It’s St. Patrick’s Day, but today will look very different from celebrations past. While Guinness would normally flow freely and revelers would cheer on a lavish parade in a sea of green, this year there will be very few, or no parties. The bars are closed, and our newfound mandate of “social distancing” discourages congregating in groups of ten or more. Grocery stores have been ransacked, so good luck gathering all the right ingredients for a traditional corned beef and hash dinner. In short, welcome to the new normal.

The novel coronavirus, or COVID-19, is sweeping the world, leaving panic and fear in its wake. Similar in epidemic properties to a flu, only more unpredictable and fatal, the disease has caused thousands of deaths across the world, with the toll in America creeping quickly towards four digits. As the disease spreads easily between people in close proximity to each other, the goal these days is to isolate oneself as much as possible. Both national, state-level, and city officials have made decisions to promote this isolation, with a spate of closings, cancellations, and other changes that affect life as normal in the City of Brotherly Love. Read on to find out what, as of this morning (3/17/20), you should know.


City bleeds money as entertainment is cancelled.

As of Sunday, the city of Philadelphia was out $1.2 million – and counting – over cancelled performances and events. As per a weekend survey by Theatre Philadelphia, the umbrella marketing organization for regional theater companies, 28 theaters had reported in with 72 percent reporting performance cancellations and 78 percent reporting lost income. Katherine Clark, marketing manager for the group, stated that, based on the responses she was getting, it wouldn’t be surprising if the economic impact was twice what was being unofficially estimated. Desperate theater companies are asking patrons to help out by making donations as a means of keeping troupes and venues afloat through this difficult time.

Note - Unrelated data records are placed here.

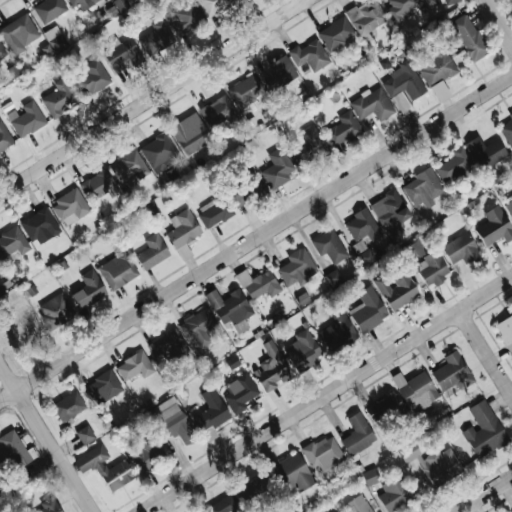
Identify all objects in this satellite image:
building: (436, 2)
building: (436, 2)
building: (82, 3)
building: (83, 3)
building: (120, 5)
building: (121, 5)
building: (213, 6)
building: (214, 6)
building: (49, 9)
building: (49, 9)
building: (399, 9)
building: (400, 9)
building: (184, 15)
building: (185, 16)
building: (366, 16)
building: (366, 16)
road: (501, 18)
building: (18, 33)
building: (336, 33)
building: (336, 33)
building: (18, 34)
building: (469, 36)
building: (157, 37)
building: (157, 37)
building: (469, 37)
building: (55, 38)
building: (55, 39)
building: (2, 51)
building: (2, 51)
building: (121, 53)
building: (122, 54)
building: (309, 55)
building: (310, 55)
building: (435, 64)
building: (436, 64)
building: (283, 69)
building: (283, 70)
building: (93, 77)
building: (93, 78)
building: (403, 86)
building: (404, 86)
building: (246, 90)
building: (246, 90)
building: (440, 90)
building: (59, 98)
road: (154, 98)
building: (59, 99)
building: (372, 104)
building: (372, 104)
building: (217, 112)
building: (218, 112)
building: (26, 119)
building: (342, 128)
building: (343, 129)
building: (507, 130)
building: (507, 131)
building: (190, 133)
building: (190, 134)
building: (4, 137)
building: (4, 137)
building: (310, 145)
building: (310, 146)
building: (159, 152)
building: (485, 152)
building: (486, 152)
building: (160, 153)
building: (454, 165)
building: (455, 165)
building: (128, 167)
building: (129, 167)
building: (277, 168)
building: (277, 169)
building: (254, 182)
building: (254, 182)
building: (97, 185)
building: (97, 186)
building: (423, 188)
building: (424, 188)
building: (240, 196)
building: (240, 196)
building: (70, 206)
building: (509, 206)
building: (70, 207)
building: (509, 207)
building: (390, 209)
building: (391, 209)
building: (214, 211)
building: (214, 212)
building: (39, 223)
building: (40, 224)
building: (362, 225)
building: (363, 226)
building: (494, 226)
building: (494, 227)
building: (182, 228)
building: (183, 228)
road: (256, 239)
building: (12, 241)
building: (12, 242)
building: (328, 245)
building: (329, 246)
building: (460, 247)
building: (461, 248)
building: (414, 249)
building: (415, 249)
building: (152, 251)
building: (152, 251)
building: (297, 267)
building: (298, 267)
building: (432, 268)
building: (432, 268)
building: (118, 270)
building: (118, 270)
building: (333, 277)
building: (333, 277)
building: (258, 283)
building: (258, 284)
building: (2, 287)
building: (2, 287)
building: (88, 289)
building: (397, 289)
building: (89, 290)
building: (398, 290)
building: (230, 308)
building: (230, 309)
building: (368, 309)
building: (55, 310)
building: (368, 310)
building: (56, 311)
building: (197, 327)
building: (198, 327)
building: (338, 331)
building: (338, 331)
building: (505, 331)
building: (505, 331)
building: (169, 344)
building: (169, 345)
building: (302, 350)
building: (303, 351)
building: (135, 365)
building: (135, 366)
building: (271, 367)
building: (272, 368)
building: (452, 372)
building: (452, 372)
building: (102, 387)
building: (103, 387)
building: (415, 390)
building: (416, 390)
building: (239, 391)
building: (240, 392)
road: (326, 395)
building: (69, 405)
building: (69, 406)
building: (384, 408)
building: (384, 409)
building: (211, 411)
building: (210, 413)
road: (496, 425)
building: (483, 429)
building: (484, 430)
building: (161, 433)
building: (161, 433)
building: (209, 433)
road: (47, 434)
building: (85, 434)
building: (85, 434)
building: (357, 434)
building: (358, 435)
building: (12, 451)
building: (12, 452)
building: (323, 453)
building: (324, 453)
building: (433, 463)
building: (433, 463)
building: (103, 467)
building: (104, 467)
building: (293, 472)
building: (294, 472)
building: (371, 476)
building: (371, 476)
building: (253, 488)
building: (254, 489)
building: (393, 494)
building: (394, 494)
building: (358, 504)
building: (358, 504)
building: (48, 505)
building: (48, 505)
building: (224, 505)
building: (225, 505)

All non-essential business halted.

As of 5pm yesterday, Philadelphia mayor Jim Kenney finally caved to mounting pressure by Governor Tom Wolf and the public to essentially shut down the city. All non-essential business has been halted: bars, barbers, bookstores, etc. Only banks, grocery stores, restaurants’ take-out and delivery services, and very few other essential services remain available. Residents are encouraged to stay home, limit contact with everyone – even family members – who are not part of the household, and to continue taking precautions seriously. Small business owners and many workers around the city were left wondering how they would get by without their regular income.


Food deliveries to the infirm are being impacted.

MANNA, Meals on Wheels, and other charitable organizations dedicated to bringing food to the infirm and homebound, are losing volunteer drivers in droves as fear over the spread of coronavirus spreads. Around 70% of MANNA’s yearly force of 9,500 volunteers — many of whom participate through their companies — have stopped showing up lately, leaving execs and pretty much any warm body on deck to drive the trucks to deliver life-saving meals to those who wouldn’t otherwise get them. Right now, there are also concerns about supplies. For the moment, all is well. But for it to remain so, the chain needs to stay intact.

SEPTA ridership tanking as days wear on.

SEPTA, Philly’s local transportation service, is seeing rider numbers plummet as fear of coronavirus has people holing up at home. Yesterday, figures were down 46% on transit services and 68% on Regional Rail compared to an average weekday. Of course, there is also the fact that many people are working from home or have been laid off, meaning that even those who would normally have to brave the commute aren’t doing it. SEPTA is currently negotiating adjustments to its Regional Rail schedule, dropping back to severe weather scheduling to cut the amount of wasted routes. Additionally, a large number of engineers and co0nductors has seen a high number of train cancellations. An adjusted schedule for buses, subways, and trolleys could come by the end of the week, said Scott Sauer, SEPTA assistant general manager of operations, at a press conference Monday.